Die Sonne stand bereits wieder tief im Westen, als der Trupp auf eine sumpfige Waldwiese hinauskam. Silbern schimmernde Weiden und bärtige Tannen wuchsen ah ihrem Rand.
„Okay, ein Lager, wie für uns geschaffen!“ murmelte Mac Lean und hielt den Trupp an. Sattler und Bill kamen nachgeritten. Auch sie waren mit der Wahl des Lagers gern einverstanden. „Genügend Wasser und Weidefutter. Wer kann sich Besseres wünschen!“ nickte Peter Sattler.
Die Jungen liefen mit den Ledereimern zu einer stehenden Wasserlache und trugen Wasser heran. Nachdem den Pferden die Packen und die Sättel abgenommen waren, goß Peter Sattler jedem der widerstrebenden Tiere einen Eimer Wasser über den Rücken und rieb sie dann kräftig trocken. Dies war das beste Mittel, um ein Wundscheuern unter dem Sattel zu verhüten.
„Die Pferde koppeln wir an, und die Rinder lassen wir auf der Weide frei laufen!“ beschloß Mac Lean. Peter Sattler stimmte ihm bei. Wohin sollten auch die Kühe entweichen, da sie doch rundum dichter Wald umgab. Außerdem hängte Bill zwei Tragpferden noch Schellen um den Hals, damit die Tiere auch in der Dunkelheit sich wiederfinden lassen sollten.
Peter Sattler blickte glücklich auf die Kühe, die sich an dem frischen grünen Gras gütlich taten. Er sah auch, daß sie den offenen Sumpfstellen schnaubend auswichen.

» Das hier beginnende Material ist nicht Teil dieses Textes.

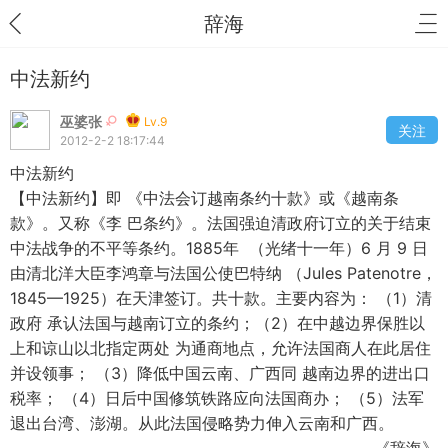
辞海
中法新约
巫婆张
Lv.9
关注
2012-2-2 18:17:44
中法新约
【中法新约】即 《中法会订越南条约十款》或《越南条
款》。又称《李 巴条约》。法国强迫清政府订立的关于结束
中法战争的不平等条约。1885年 （光绪十一年）6 月 9 日
由清北洋大臣李鸿章与法国公使巴特纳 （Jules Patenotre，
1845—1925）在天津签订。共十款。主要内容为： （1）清
政府 承认法国与越南订立的条约；（2）在中越边界保胜以
上和谅山以北指定两处 为通商地点，允许法国商人在此居住
并设领事； （3）降低中国云南、广西同 越南边界的进出口
税率； （4）日后中国修筑铁路应向法国商办； （5）法军
退出台湾、澎湖。从此法国侵略势力伸入云南和广西。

Er brauchte keine Angst zu haben, daß eine der Kühe auf der Weide versank.
Zum Abendessen kochte die Frau heute Schinken und Reis. Sie hatten alle eine schmackhafte, kräftige Mahlzeit verdient. Das Teewasser brodelte bald im Kessel, und als die Jungen die Zelte wieder aufgestellt hatten, war alles für den Abend bereit.
„Uah!“ gähnte Mac Lean genußvoll. „Heute nacht kann mich kein Kanonenschuß wecken.“ Nach einem Gang zu den Pferden kroch er in sein Zelt.
Von den Bergen herab fiel ein leise ziehender Abendwind in die Wipfel. Bill und Peer horchten noch eine Weile hinaus, aber dann fielen auch ihnen die Augen zu. Im Zelt der Frauen war längst schon Ruhe eingekehrt.
Peter Sattler kroch am nächsten Morgen als erster aus dem Zelt. Irgendwo hinter den Tannen im Osten mußte schon wieder die Sonne emporgekommen sein. Sie warf lange Morgenschatten über die Weide.
Weide – Weide! Plötzlich erstarrte er.
Die angepflockten Pferde grasten ruhig neben den Bäumen. Wo aber waren die Kühe hingekommen? Im nächsten Augenblick riß er den Vorhang von Mac Leans Zelt auseinander. „Die Kühe sind weg!“
Die drei Schläfer sprangen so rasch empor, daß sie eine Zeltwand einrissen. Als sie sich aus den Hüllen befreit hatten, starrten auch sie auf die leere Weide hinaus.